What is electronic braille?

Electronic braille is produced using an electronic braille display. They are also known as paperless, soft or refreshable braille displays. Braille displays work with a screen reader, the device is placed underneath a computer keyboard and enables the user to read what's on the computer screen by touch in braille. They vary in size from 12 to 80 braille cells.

Each cell has 6 or 8 pins made of metal or nylon, which are electronically controlled to move up and down, to display a braille version of characters that appear on the computer screen. The seventh and eighth dots can show additional information like formatting or the location of the cursor.

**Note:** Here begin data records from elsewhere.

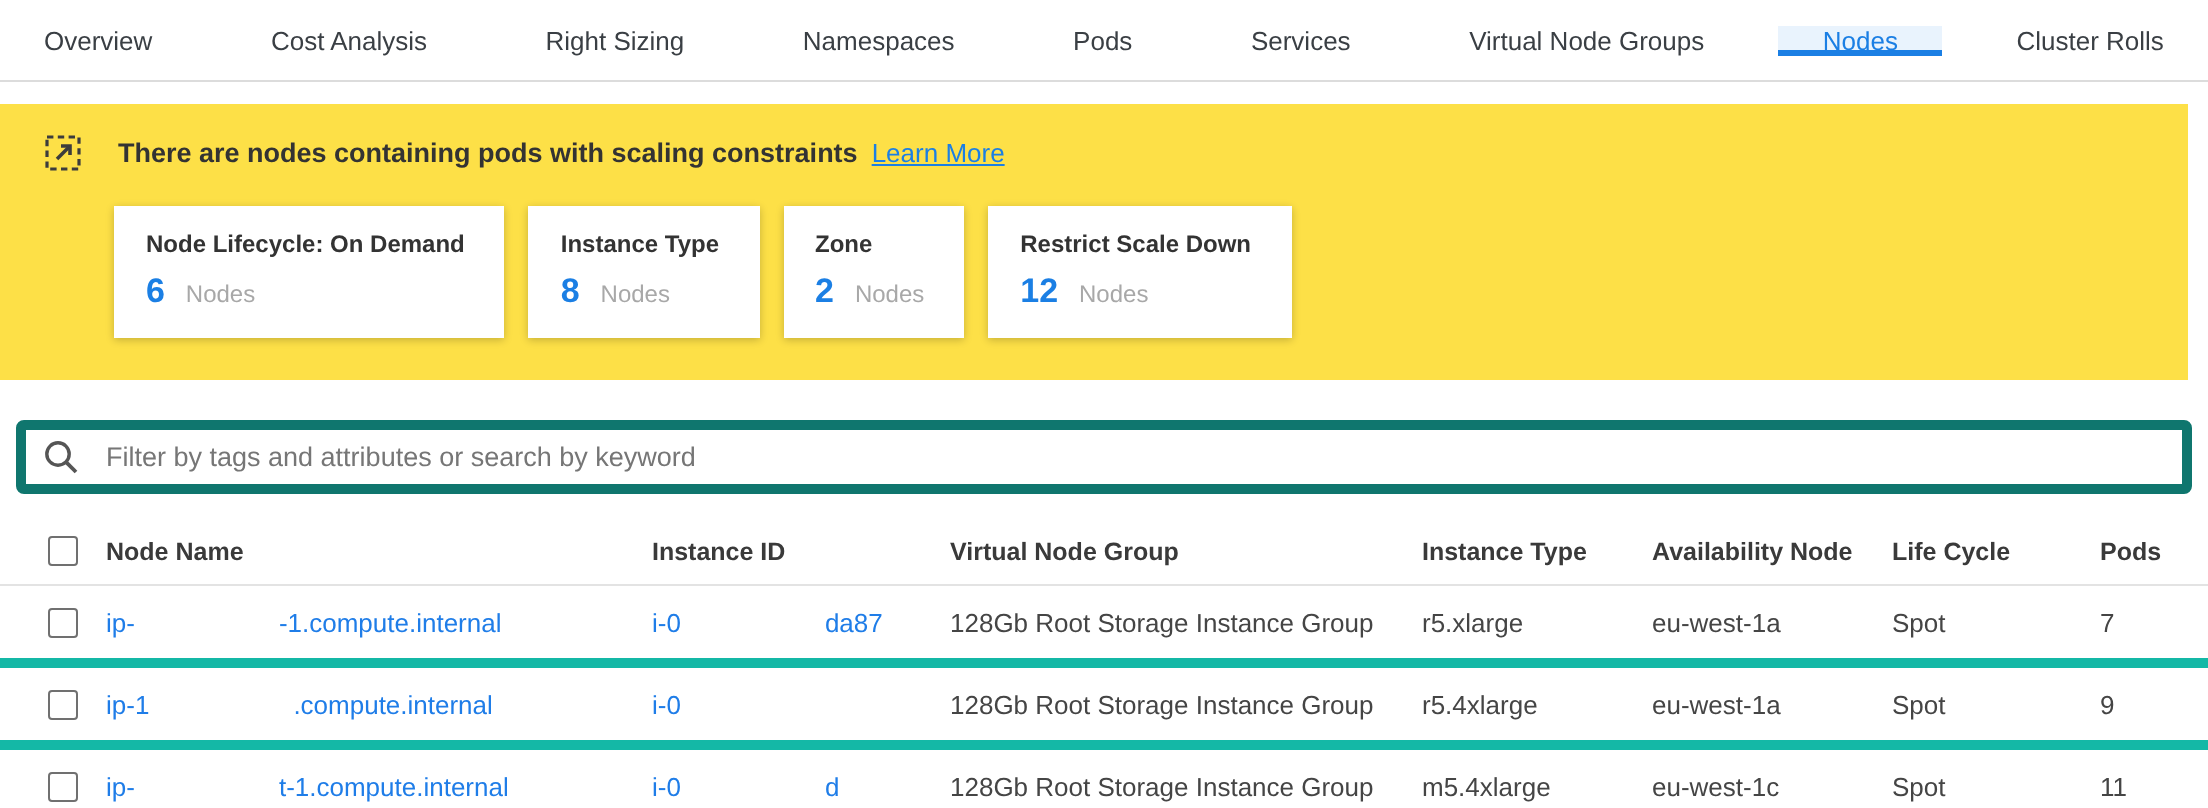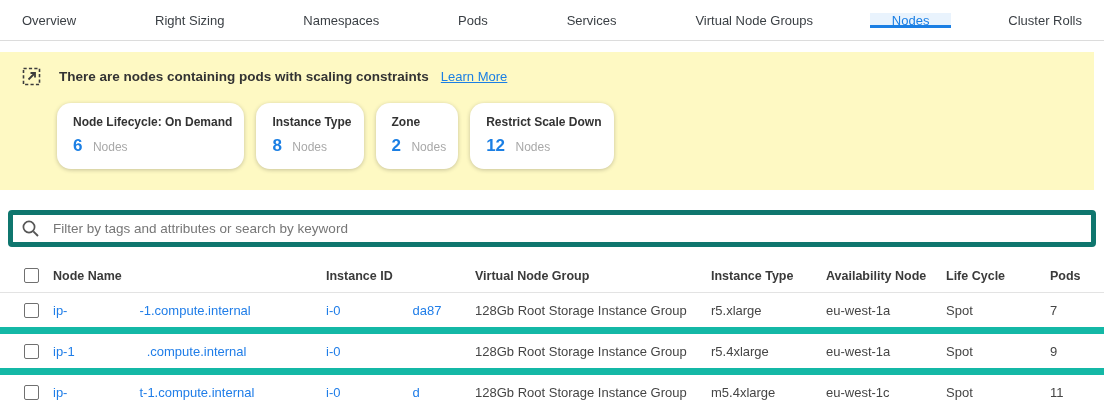--- a/index.html
+++ b/index.html
@@ -55,6 +55,7 @@
 
 <nav class="tabbar">
   <div class="tab">Overview</div>
+  <div class="tab">Cost Analysis</div>
   <div class="tab">Right Sizing</div>
   <div class="tab">Namespaces</div>
   <div class="tab">Pods</div>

Above each cell is a touch cursor which can be used to move the cursor to that location. This means you can be reading some text, notice a spelling mistake, and move the cursor to the mistake before moving your hands to the keyboard to correct it.

The displays have additional controls which can be used to move around the screen, reading whichever part you wish, and this reduces the need to keep switching back and forth between the display (for reading) and the keyboard (for everything else).

Braille can provide layout information more efficiently and using a braille display is described by users as being more accurate. A spelling mistake, for example, is often more obvious on a braille display than hearing mispronunciation amongst a lot of speech. It is sometimes said that speech is for speed and braille is for accuracy. For many people braille is their natural way of working, and is an essential medium for deafblind people.